The Virtue of Failure
September 7, 2016
One way to think of the progress of science is as a constant, though halting, procession of failures. Revolutions in the ways we think of nature’s mechanisms often occur when previous attempts to explain them reach dead ends. For instance, the notion of the “aether”, a theory that posited some underlying universal, omnipresent material through which light must travel (given light was already known to travel in waves and some substrate was necessary for it to do so in a vacuum), was tested most famously by Michelson and Morley in the 19th century. It is often cited as one of the most famous failed experiments. When they noted their failure to find what they set out to find, they moved on to other sorts of studies relating to the wavelengths of light, and numerous other scientists continued, and continued to fail, to find evidence for the “aether.” This failure paved the way for a new sort of theory to emerge, specifically that posited by Einstein in 1905: special relativity. Special relativity is a very successful theory, and continues to find confirmation in experiment after experiment. Should some future experiment cast doubt on special relativity, it will surely mark a new shift and provide new opportunities for us to explore nature’s complexities. Or it could well be right, and we can continue to safely assume that the speed of light is a constant regardless of our observational reference frame.
The failure of aether theory was necessary for science to progress, and the theory was testable by observation. The fact that the theory was amenable to failure is what made it a scientific theory to begin with, as with special relativity. What can we learn about this and numerous other examples of the positive value of failure in progress for philosophy?
One big thing we should consider is the possibility that in order for there to be progress in philosophy, its postulates must be amenable both to testing and to failure. A theory that says, for instance, compassion is the basis for the good should be open to testing. The nature of the testing will of course differ from that in science because the observation of values and norms is largely subjective, though we can derive general trends in large enough populations by observation, both historical and prospective. This is why there is a great deal of promise in fields like “x-phi” (experimental philosophy) which uses scientific means to garner individual preferences and extrapolate meaningful data about populations about such things as “the good” and other values. We could thus test how people act in various situations, try to understand their stated vs. apparent values, and derive some notion about “the good” as it relates to various strategies, populations, and social policies. Philosophers wishing to try to understand human behaviors, rather than simply proclaim some set of values or norms prima facie, are increasingly relying upon scientific methods to test their hypotheses and understand how humans actually think and behave in relation to those hypotheses.
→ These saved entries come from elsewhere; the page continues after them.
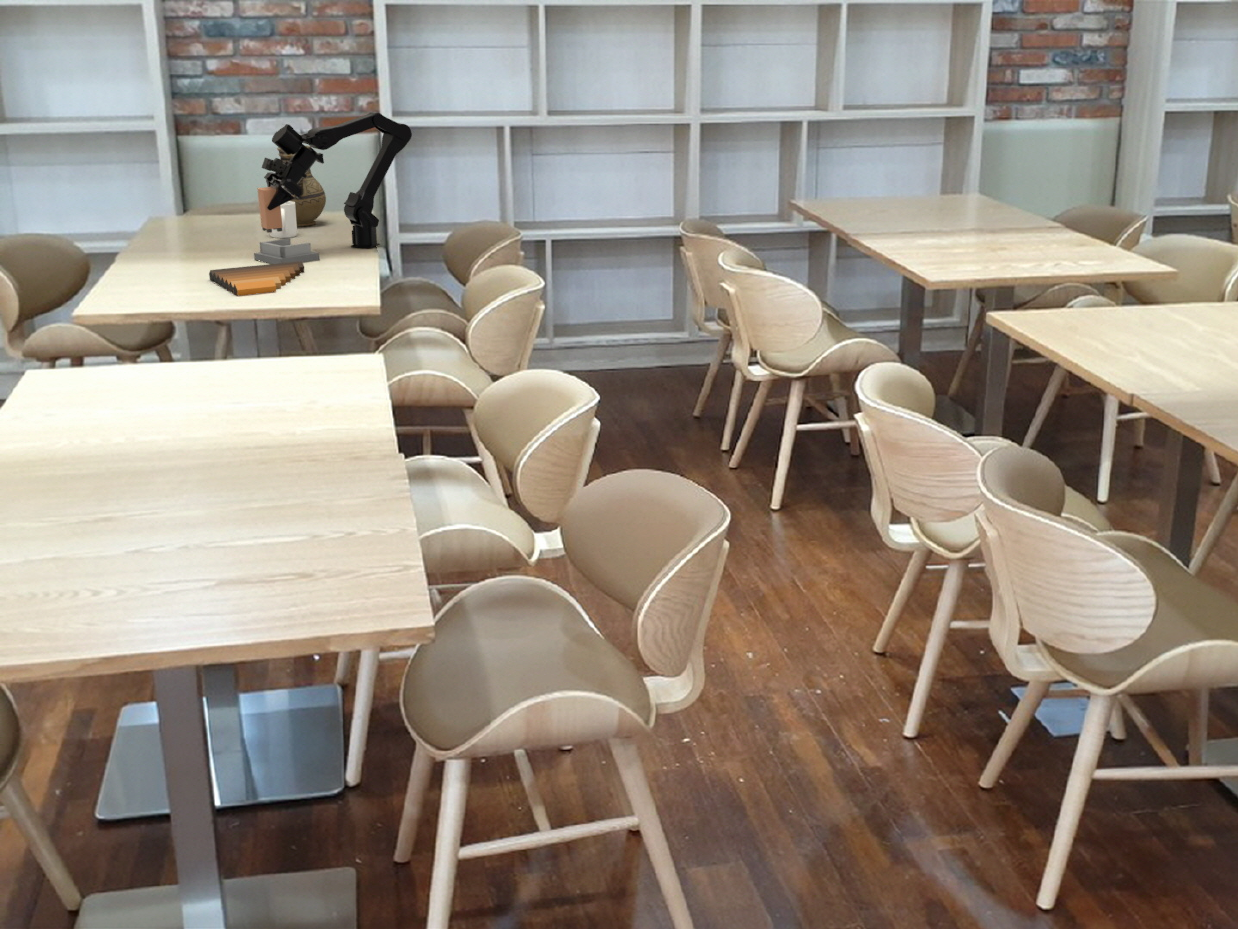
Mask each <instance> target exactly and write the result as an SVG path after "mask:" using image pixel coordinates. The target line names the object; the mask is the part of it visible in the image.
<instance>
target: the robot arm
mask: <svg viewBox="0 0 1238 929" xmlns="http://www.w3.org/2000/svg"><path fill="white" fill-rule="evenodd" d="M373 128H375V129H376V130H377V131H378V132H380V133H382V137H381V148H380V150H379V151H378V154H377V156H376V158H375V159H374V162H373V163H372V165H371V167H370V169H369V171H368V173H367V175H366V177H364V178H365V179H364V181H363V182H362V184H361V187H360V188H359V189H358V190H357V191H356V192H353V191H349V194H348V196H347V198H346V200H345V201H344V203H343V205H344V207H343V212H344V215H345V217H346V218H347V219H348V220H349V221H350V224H351V225H352V230H351V239H352V240H351V241H352V244H351V245H350V247H351V248H361V249H372V248H374V247H377V246H380V245H381V243H380V242H378V237H377V235H378V234H377V227H378V226H379V222H380V219H379V218H378V217H377V216H375V215H374V213H372V212H373V209H374V207H375V206H374V205H375V196H376V194H377V193H378V190H379V189H380V187H381V184H382V182H383V181H384V179H385V177H386V175H387V173H388V171H389V169H390V167H391V165H392V163H393V162H394V160H395V158H396V156H397V154H398V153H400V152H401V151H402V150H404V149H405V147H406V146H407V145H408V143H409V142H410V141H411V139H412V136H413V133H412V130H411V128H410V126H409V125H407V124H406V123H402V122H401V123H400V122H397V121H394V120H392V119H390V118H389V117H387V116H385V115H382V113H380V112H374V111H370V112H369V113H366V114H364V115H361V116H359V117H358V116H357V117H355V118H352V119H350V120H347V121H345V122H341V123H338V124H336V125H335V124H334V125H330V126H328V125H327V126H320V127H319V126H318V127H312V128H310V129H309V130H308V131H307V133H306V132H305V133H304V134H299V132H298V131H296V130H295V129H294V127H293V126H292V125H291V124H289V123H287V124H284V126H283V127H281V128H280V129H278V131H276V132H275V133H274V134H273V136H272V138H271V142H272V143H273V144H274V145H275V146H277V148H278V147H279V148H280V149H281V150H282V151H283V152H285V153H286V154H287V155H290V154H292V155H293V154H294V156H293V157H292V158H291V159H290V161H285V162H284V163H283V161H282V160H281V159H280V158H278V157H275V158H273V159H272V158H268V157H264V160H263V162H262V166H261V169H264V170H266V171H269V172H266V174H265V175H264V176H263V179H265V183H266V187H271V185H274V186H276V193H275V195H274V196H273V198H272V200H271V202H270V203H269V205H268V207H267V209H269V210H272V209H274V208H276V207H278V206H280V205H282V204H284V203H286V202H288V201H290V200H292V199H295V198H294V197H293V195H295V197H296V198H300V197H301V196H302V194H303V189H302V188H301V187H300V186H299V185H297V184H298V183H299V182H300V180H301V179H302V178H306V176H307V175H306V173H307V172H308V170H309V169H310V170H311V168H312V167H313V165H314V164H315V163H316V162H318V163H320V164H322V165H323V164H325V161H324V160H325V159H324V153H322V152H317V151H316V150H315V149H317V150H321V151H325V150H328V149H330V148H332V147H334V146H335V145H337V144H338V143H339V142H340V141H341V140H343V139H345V138H349V137H352V136H354V135H356V134H360V133H362V132H366V131H369V130H372V129H373ZM304 144H305V146H306V145H307V146H310V147H309V148H307V147H305V146H304Z"/></svg>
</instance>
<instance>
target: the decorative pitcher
mask: <svg viewBox="0 0 1238 929" xmlns="http://www.w3.org/2000/svg"><path fill="white" fill-rule="evenodd" d="M303 145H304V144H303ZM304 146H305V147H307V148H309V147H310V146H309V145H306V144H305V145H304ZM276 149H277V151H278V157H280V158H279V159H281V160H282V161H283V163H284V162H285V161H290V159H291V158H292V157H293V156H294V154H293V155H292V154H290V155H287V154H286V153H285V152H283V151H282V150H281V149H280V148H279V147H278V146H277V148H276ZM306 175H307V176H306V178H302V179H301V180H300V182H299V183H298V184H297V185H299V186H300V187H301V188H302V189H303V194H302V196H301V197H300V198H296V197H295V195H293V197H294V198H295V199H292V200H290V201H292V202H295V208H296V223H297V227H309V226H310V227H311V226H314V225H315V224H316V221H315V220H317V219H318V217H320V216H321V214H322V212H323V211H324V209H325V207H326V203H327V196H326V192H325V190H324V188H323V186H322V184H321V183H320V182H319V181H318V180H317V179H316V177H315V176H313V174H312V171H311V168H310V169H309V170H308V172H307V173H306Z"/></svg>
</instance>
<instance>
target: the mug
mask: <svg viewBox="0 0 1238 929" xmlns="http://www.w3.org/2000/svg"><path fill="white" fill-rule="evenodd" d="M280 207H281V217H282V227H283V228H282V231H279V232H278V231H277V229H275V230H274V229H272V232H270V234H269V235H270V237H271V238H275V239H287V238H289V239H291V238H295V237H297V235H298V226H297V223H296V208H295V202H292V201H288V202H286V203H284V204H282V205H280Z"/></svg>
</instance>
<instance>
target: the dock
mask: <svg viewBox="0 0 1238 929" xmlns="http://www.w3.org/2000/svg"><path fill="white" fill-rule="evenodd" d="M259 249H260V251H259V252H254V253H253V257H254V261H256V260H260V261H259V262H261V261H263V262H262V263H265V262H267V263H266V264H269V263H270V264H278V263H288V262H298V261H302V263H303V264H304V263H308V262H309V263H310V262H314V261H315V262H316V261H320V253H319V252H317V251H312V246H311V242H309V241H308V242H302V243H301V242H300V243H295V244H291V238H279V239H273V240H267V241H260V242H259Z"/></svg>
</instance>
Progress in philosophy is also a litany of failures leading to better more refined notions about our world and our place in it. The general advance toward naturalism and a better understanding of the nature and role of science and its proper manners of operation characterize the last century of philosophy writ large. The best philosophy is thus always contingent, like science, and proposes ideas that we can test, that we can observe, and that are able to fail. There is reason to be optimistic about the present and future progress of philosophy. A recent survey of “what philosophers believe” shows that philosophers largely admit many of the same criteria as scientists do. For instance, those that accept or lean toward non-skeptical realism (about the outside world, that the world exists apart from our thoughts) is 81.6%. A healthy majority accepted compatibilism/determinism (59.1%). 72.8% accepted or leaned toward atheism. 75.1% accept or lean toward scientific realism.
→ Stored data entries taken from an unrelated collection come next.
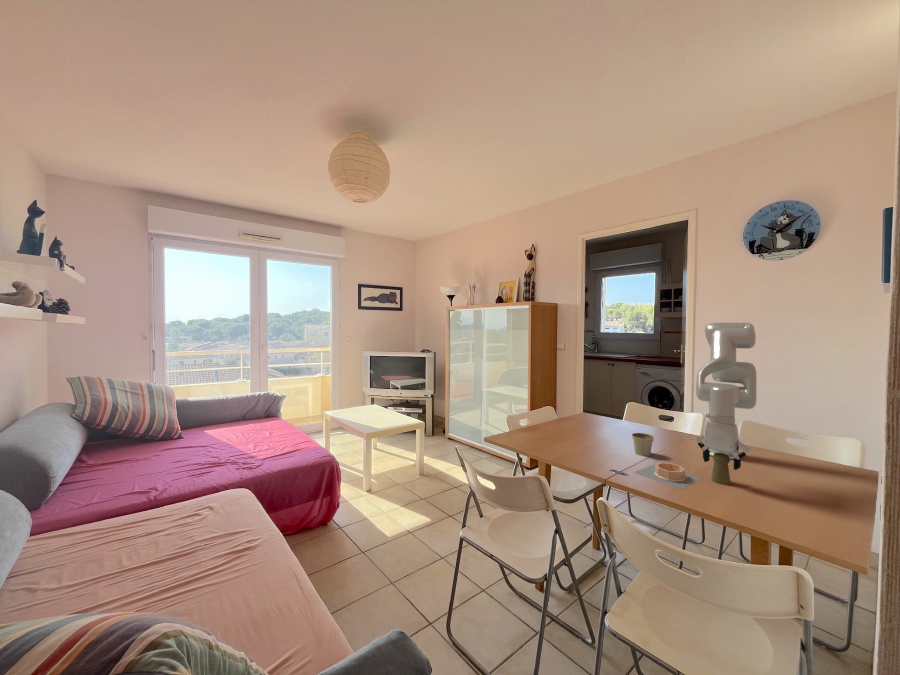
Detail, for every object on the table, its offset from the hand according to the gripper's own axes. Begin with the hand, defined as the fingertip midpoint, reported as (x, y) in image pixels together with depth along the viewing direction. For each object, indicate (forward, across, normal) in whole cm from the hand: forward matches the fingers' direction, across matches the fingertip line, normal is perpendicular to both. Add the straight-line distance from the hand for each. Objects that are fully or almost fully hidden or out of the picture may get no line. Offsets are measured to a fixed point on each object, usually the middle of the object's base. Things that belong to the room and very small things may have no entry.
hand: (721, 465), depth 140 cm
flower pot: (+7, -33, +6) cm, 34 cm away
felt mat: (+7, -14, -10) cm, 19 cm away
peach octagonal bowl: (+7, -13, -10) cm, 18 cm away
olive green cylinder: (+7, 0, +1) cm, 7 cm away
In sum, it appears that the current state of modern philosophy is typified by people accepting the sort of criteria we know work in science. We accept the existence of an outside world whose laws can be uncovered by observation, that our hypotheses about the universe can be wrong and corrected by better observation, and that natural laws govern the universe -- including us. Can philosophy continue to fail upward with the sort of success that science has? There is every reason to believe it can as long as most philosophers embrace the same fundamental precepts about the universe and its inherent naturalism as do most scientists.
There may remain mystics and obscurantists and others who wish to propose ideas that cannot somehow be probed, tested, or falsified. There is obviously some market for that, as there remains one for religious beliefs. But the trend of academic philosophy appears to be one consistent with our quest for a better understanding of ourselves and the universe we inhabit. Humanism, as a subset of that, must also remain open to falsification. This is why I have long insisted (to a fair amount of opposition) that to remain philosophically and scientifically valid, humanism must be seen largely as a method, not some set of axioms or beliefs. At any one time, while we may generally accept some similar set of hypotheses within humanism, we must also hold them to be contingent. “What is the good” is a properly philosophical question we can examine, and “it is good to be compassionate” is a logically possible hypothesis, but it must remain open to testing and falsification, else it becomes a religious belief. The claim “if you are not compassionate you are not a humanist” is, I contend, anti-humanistic because the necessary connection of compassion to “the good” has yet to be demonstrated. It may well be a true statement of belief, but it is not known to be true. We need to hold that hypothesis contingent, explore it in empirical ways, prone to falsification, and be able to admit that it may be a perfectly fine opinion and position, but the method of humanism means that we are constantly exploring, testing, and improving our beliefs to best match our observations. Active, honest humanists can hold contrary notions about compassion.
It would be a shame if we embrace empiricism and science in everything except that which we feel defines us and our modernism best. Our firmly held beliefs, even those that place humanism at the forefront of progress in philosophy, could well be like the aether, and nothing privileges them beyond testing and falsification, though for now we have a good deal of evidence that they are leading the way toward a better understanding of our world and ourselves.